It is important to periodically remind ourselves of this. I'm writing this in Aug 2024.
For many (may be even for most), crypto is a form of speculation and gambling over new asset types.
For the more puritanical types (or honest minority, in crypto language) , the ones who actually end up altering the world with a vision, it is about building distributed systems with the following properties, in descending order of importance:
1. Trust minimisation: Ability of the system to reduce dependence on individuals, groups , institutions, businesses , governments to perform its tasks and workflows. It also means the ability to create unstoppable systems with just honest minority operators.
2. Permission-less participation: There are three levels of participation:
- Network-level: Ability of users to participate in core network tasks (such as consensus), have a say in decision making through governance and voting, ability to create and join communities, and participate in the evolution of the network.
- Asset-level: Ability of users to create, own, protect and transact with assets with exclusive access controls.
- Code-level: Ability of developers to permissionlessly compose with and build over existing code deployments to create exponentially powerful systems.
3. Censorship resistance: Censorship by political, social, economic and ideological actors, and other trusted third parties, can take the form of many threats including (but not restricted to):
- Blocking access to assets and data of individual users or community
- Stealing assets
- Delaying user actions
- Causing financial damage in user transactions
- Moderating or removing user content
- Manipulating code
- Forcing user to reveal personally identifiable information to participate in network activities
- Preventing a user from participation in network-level activities
- Preventing developers from building over existing code deployment
- Making it expensive for an average user to participate and transact
4. Verifiability: Users that do not participate in performance or governance of network activities, but wish to objectively (aka cryptographically) verify the operation of the distributed system, should be able to do so permissionlessly and in a cost-effective manner without reliance on trusted third parties.

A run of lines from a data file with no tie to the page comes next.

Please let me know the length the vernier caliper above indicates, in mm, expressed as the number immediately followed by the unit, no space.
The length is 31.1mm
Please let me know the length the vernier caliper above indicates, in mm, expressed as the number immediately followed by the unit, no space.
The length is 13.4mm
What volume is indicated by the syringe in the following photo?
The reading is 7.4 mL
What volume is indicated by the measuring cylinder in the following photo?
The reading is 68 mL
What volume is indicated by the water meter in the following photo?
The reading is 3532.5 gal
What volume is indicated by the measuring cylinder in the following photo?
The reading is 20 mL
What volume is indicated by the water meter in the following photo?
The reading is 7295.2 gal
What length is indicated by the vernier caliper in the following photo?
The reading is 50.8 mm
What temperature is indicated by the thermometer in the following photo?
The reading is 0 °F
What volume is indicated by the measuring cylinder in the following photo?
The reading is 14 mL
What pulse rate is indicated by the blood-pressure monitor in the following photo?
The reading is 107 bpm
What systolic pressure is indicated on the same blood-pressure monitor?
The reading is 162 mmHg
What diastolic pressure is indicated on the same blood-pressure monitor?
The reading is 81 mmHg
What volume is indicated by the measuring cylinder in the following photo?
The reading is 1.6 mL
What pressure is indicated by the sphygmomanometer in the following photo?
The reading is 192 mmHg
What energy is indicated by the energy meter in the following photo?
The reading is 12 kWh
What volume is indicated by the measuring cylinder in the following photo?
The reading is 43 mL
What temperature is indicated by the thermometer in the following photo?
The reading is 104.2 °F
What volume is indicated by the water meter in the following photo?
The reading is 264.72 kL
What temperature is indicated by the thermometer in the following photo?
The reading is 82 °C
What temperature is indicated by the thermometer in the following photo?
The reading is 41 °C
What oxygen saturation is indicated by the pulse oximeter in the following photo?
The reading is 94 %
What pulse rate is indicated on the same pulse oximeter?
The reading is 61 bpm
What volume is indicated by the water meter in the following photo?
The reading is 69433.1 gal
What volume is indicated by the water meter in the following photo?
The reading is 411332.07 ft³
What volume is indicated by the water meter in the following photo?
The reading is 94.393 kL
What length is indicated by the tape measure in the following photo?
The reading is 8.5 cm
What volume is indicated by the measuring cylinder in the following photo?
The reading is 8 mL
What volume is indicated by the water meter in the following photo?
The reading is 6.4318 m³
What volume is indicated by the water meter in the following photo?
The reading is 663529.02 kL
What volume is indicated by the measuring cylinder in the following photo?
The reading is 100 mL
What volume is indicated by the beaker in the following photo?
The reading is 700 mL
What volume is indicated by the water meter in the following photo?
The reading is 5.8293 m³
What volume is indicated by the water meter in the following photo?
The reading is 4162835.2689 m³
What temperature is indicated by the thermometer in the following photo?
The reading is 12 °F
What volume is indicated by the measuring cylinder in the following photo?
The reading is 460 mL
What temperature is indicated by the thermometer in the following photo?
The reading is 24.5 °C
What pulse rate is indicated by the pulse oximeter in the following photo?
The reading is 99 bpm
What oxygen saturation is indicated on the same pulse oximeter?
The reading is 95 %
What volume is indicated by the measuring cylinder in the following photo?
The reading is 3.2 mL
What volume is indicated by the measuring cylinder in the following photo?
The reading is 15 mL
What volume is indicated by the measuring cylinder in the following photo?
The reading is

5. Single point of failure : Crypto systems must be able to protect network state and code and recover from failures even under the technical failure or malicious actions of network operators. Also known as liveness.
6. Privacy: Privacy includes the right to exist and transact in the network without doxxing identity. Privacy also means the ability for users to control external visibility and access to user-owned or user-generated data.
There are numerous forces that either directly oppose or indirectly distract us from the creation of such systems.
Let's not lose sight of this mission.